Coal has become the bête noire of the environmental movement. Environmentalists would eliminate coal (coal-fired power plants produce 48.5 percent of the of the nation’s electricity, according to the U.S. Department of Energy) by making it so expensive to use that other forms of alternative energy could compete economically.
The preferred strategy to eliminate coal is the Waxman-Markey Climate Change legislation, which is more commonly referred to as Cap and Trade or, increasingly, Cap and Tax. A recent study by the Heritage Foundation estimates that on average between 2012- 2035 the Waxman-Markey bill would in Michigan:
• Lower gross state product by $8,739 million;
• Reduce personal income by $3,417;
• Destroy 39,445 jobs;
• Raise electricity prices by $444.97 per household;
• Raise gasoline prices by $0.72 per gallon.

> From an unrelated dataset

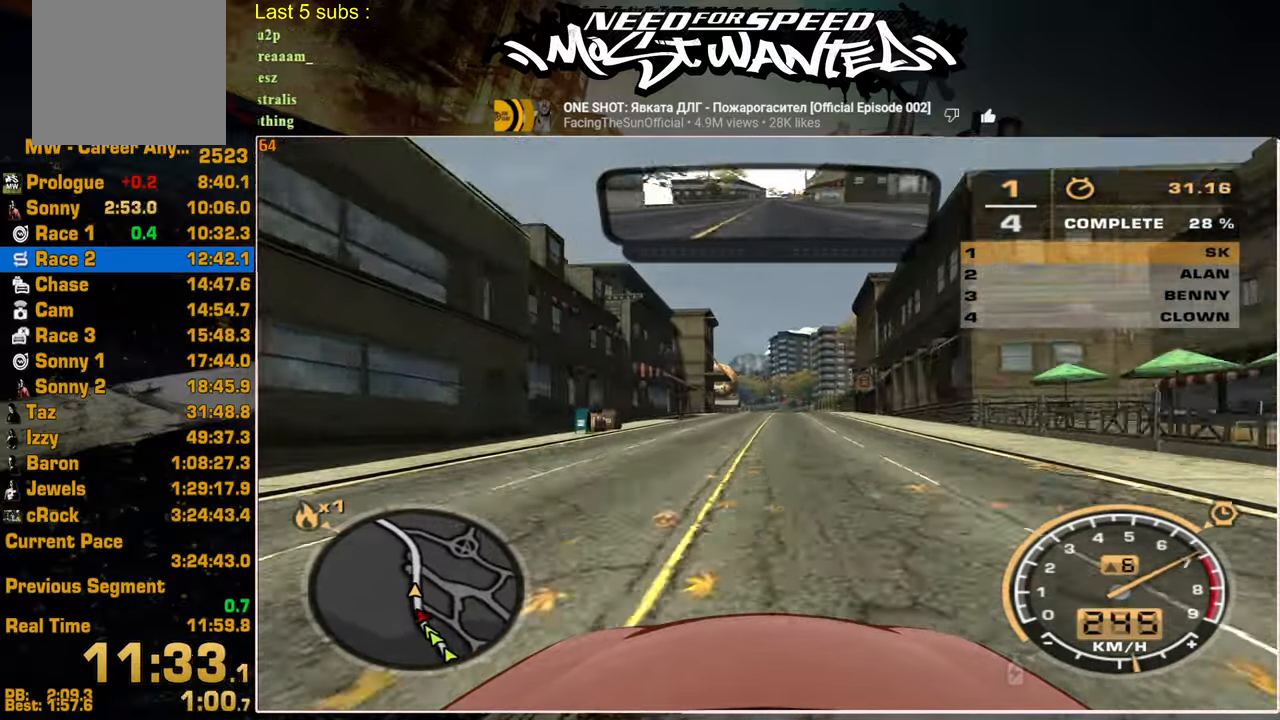
{"buttons": ["R2"], "left_stick": "center", "right_stick": "center", "events": []}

Fortunately Waxman-Markey, which narrowly passed the U.S. House, has run into stiff opposition in the U.S. Senate. Never to be deterred, the anti-coal crowd has backup strategies. Environmentalists have petitioned the U.S. EPA to:
• Declare fly ash as a hazardous material. Fly ash is a combustion byproduct of coal — most of which is currently recycled in gypsum board production and used in highway construction. Requiring the fly ash to be landfilled in hazardous waste facilities would be prohibitively expensive, thus eliminating coal as a fuel for producing electricity.
• Require carbon sequestration for coal-fired power plants. Although it sounds good, the technology to sequester carbon is not currently economically feasible and may never be.
• Impose more stringent wastewater discharge limits from steam electric-power generating facilities. The EPA recently announced that it expects to revise rules for wastewater discharges from power plants. This seems reasonable since the regulations have not been revised since 1982. A closer review of EPA’s proposal, however, indicates it is focusing on fly ash generated from burning coal. As a former state regulator, I understand the power to control major policy by regulation. This effort bears close scrutiny to ensure whether it is really a water-quality initiative based on science or just another attempt to regulate coal to the dustbin of history.
The important national policy issues of energy and the environment should be debated in a transparent manner in the public forum, rather than left to the devices of unaccountable bureaucrats.